50/50 (2011) directed by Jonathan Levine, tells the story of a 27 year-old journalist, Adam, played by Joseph Gordon- Levitt, who has a rare cancer and must undergo chemotherapy. Adam skeptically begins going to the young and inexperienced therapist, Katie McCay (Anna Kendrick), and he slowly begins to open up to her about his disease and how it affects him. During chemo treatments, Adam befriends Alan (Philip Baker Hall) and Mitch (Matt Frewer), two older cancer patients who give him perspective on life, love, and illness. Although Adam at first claims to everyone that he is fine and handling his disease well, his composure slowly begins to unravel as the realities and seriousness of his illness become increasingly sharper. When the doctor informs him that his body is not responding to the chemotherapy and his only option is dangerous surgery, he is forced to emotionally confront his situation, and figure out what and who in his life is truly important to him.

Decoding Annie Parker (2013), directed by Steven Bernstein, is based on true events, and is the hopeful and touching story of two remarkable women and their fifteen-year battle against a cruel and insidious illness, breast cancer. Waged on both scientific and emotional fronts, they are drawn together not just by the disease but by their shared determination and unconventional approaches to their research and to their lives. The two women are played by Samantha Morton and Helen Hunt.

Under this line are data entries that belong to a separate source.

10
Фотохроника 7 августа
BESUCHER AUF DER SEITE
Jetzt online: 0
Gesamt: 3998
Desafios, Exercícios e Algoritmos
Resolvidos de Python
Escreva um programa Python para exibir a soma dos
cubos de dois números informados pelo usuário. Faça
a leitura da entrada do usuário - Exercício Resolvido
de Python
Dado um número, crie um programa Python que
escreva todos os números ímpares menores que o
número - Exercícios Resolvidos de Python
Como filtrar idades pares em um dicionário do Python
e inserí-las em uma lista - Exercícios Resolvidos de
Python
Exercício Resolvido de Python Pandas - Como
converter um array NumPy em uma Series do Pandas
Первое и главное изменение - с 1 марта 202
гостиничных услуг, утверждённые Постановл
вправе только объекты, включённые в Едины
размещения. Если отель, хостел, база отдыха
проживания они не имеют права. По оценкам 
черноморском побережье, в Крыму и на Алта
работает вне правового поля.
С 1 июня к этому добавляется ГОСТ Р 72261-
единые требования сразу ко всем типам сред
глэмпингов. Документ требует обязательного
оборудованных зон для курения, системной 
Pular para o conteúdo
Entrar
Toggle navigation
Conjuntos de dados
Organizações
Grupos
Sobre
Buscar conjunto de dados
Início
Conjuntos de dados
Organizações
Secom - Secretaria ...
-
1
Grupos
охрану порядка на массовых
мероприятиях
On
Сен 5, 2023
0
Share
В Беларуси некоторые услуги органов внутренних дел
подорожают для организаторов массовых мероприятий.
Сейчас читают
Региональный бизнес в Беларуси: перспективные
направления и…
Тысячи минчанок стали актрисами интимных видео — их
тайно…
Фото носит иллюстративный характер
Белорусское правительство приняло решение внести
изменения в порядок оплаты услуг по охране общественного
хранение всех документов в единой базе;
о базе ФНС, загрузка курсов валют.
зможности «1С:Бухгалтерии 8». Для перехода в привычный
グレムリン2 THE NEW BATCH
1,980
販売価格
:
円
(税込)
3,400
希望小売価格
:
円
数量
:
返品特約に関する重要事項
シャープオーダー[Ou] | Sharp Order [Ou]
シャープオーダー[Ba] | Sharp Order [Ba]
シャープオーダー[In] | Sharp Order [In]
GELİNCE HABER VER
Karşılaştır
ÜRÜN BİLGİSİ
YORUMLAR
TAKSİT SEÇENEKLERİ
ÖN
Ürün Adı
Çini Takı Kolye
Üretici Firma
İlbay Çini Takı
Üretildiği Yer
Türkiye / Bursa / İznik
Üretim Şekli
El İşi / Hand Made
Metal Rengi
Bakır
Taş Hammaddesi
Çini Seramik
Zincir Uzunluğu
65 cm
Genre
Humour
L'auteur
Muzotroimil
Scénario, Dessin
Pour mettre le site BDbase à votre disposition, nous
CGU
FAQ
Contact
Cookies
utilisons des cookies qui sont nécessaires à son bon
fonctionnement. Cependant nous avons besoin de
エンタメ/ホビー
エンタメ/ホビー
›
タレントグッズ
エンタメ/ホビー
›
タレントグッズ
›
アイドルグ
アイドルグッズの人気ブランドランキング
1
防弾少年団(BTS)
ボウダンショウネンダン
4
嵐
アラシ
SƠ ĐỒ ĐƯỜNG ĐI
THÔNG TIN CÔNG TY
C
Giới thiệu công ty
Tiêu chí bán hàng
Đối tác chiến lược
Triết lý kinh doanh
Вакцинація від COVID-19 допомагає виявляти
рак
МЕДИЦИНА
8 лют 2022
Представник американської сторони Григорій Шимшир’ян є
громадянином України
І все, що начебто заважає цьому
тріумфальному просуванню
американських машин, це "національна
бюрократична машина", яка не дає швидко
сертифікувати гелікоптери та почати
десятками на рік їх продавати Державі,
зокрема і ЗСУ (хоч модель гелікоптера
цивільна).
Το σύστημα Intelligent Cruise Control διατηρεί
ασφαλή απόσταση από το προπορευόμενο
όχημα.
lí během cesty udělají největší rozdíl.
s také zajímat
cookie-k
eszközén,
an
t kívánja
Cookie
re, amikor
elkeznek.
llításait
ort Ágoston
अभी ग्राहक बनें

Terms of Endearment (1983), directed by James L. Brooks, depicts thirty years in the lives (and love/hate relationship) of Aurora Greenway (Shirley MacLaine) and her daughter Emma (Debra Winger). Terms is still a must-watch today for two big reasons: the A-list cast, including Jack Nicholson, Danny DeVito, Jeff Daniels, and John Lithgow; and the reminder that young women are not victimless when it comes to breast cancer.

The Lovely Patient (2014) tells the story of 19-year-old Leonard Marshall (Joseph L. Glenn) and his mother who struggle to survive in their rundown motel. Leonard aspires to help his mother recover from a stroke, but when he gets fired from his job he does not reveal to his mother he is unemployed. Leonard successfully finds an opening for a driver for hire position under a former truck driver Frank, played by John Collier, who is a male breast cancer patient living at a cancer treatment clinic. Leonard learns that Frank needs a "gopher" to help him around the clinic and a driver to take him to his daughter’s wedding. Leonard relationship continues to grow with Frank as he becomes the father he never had.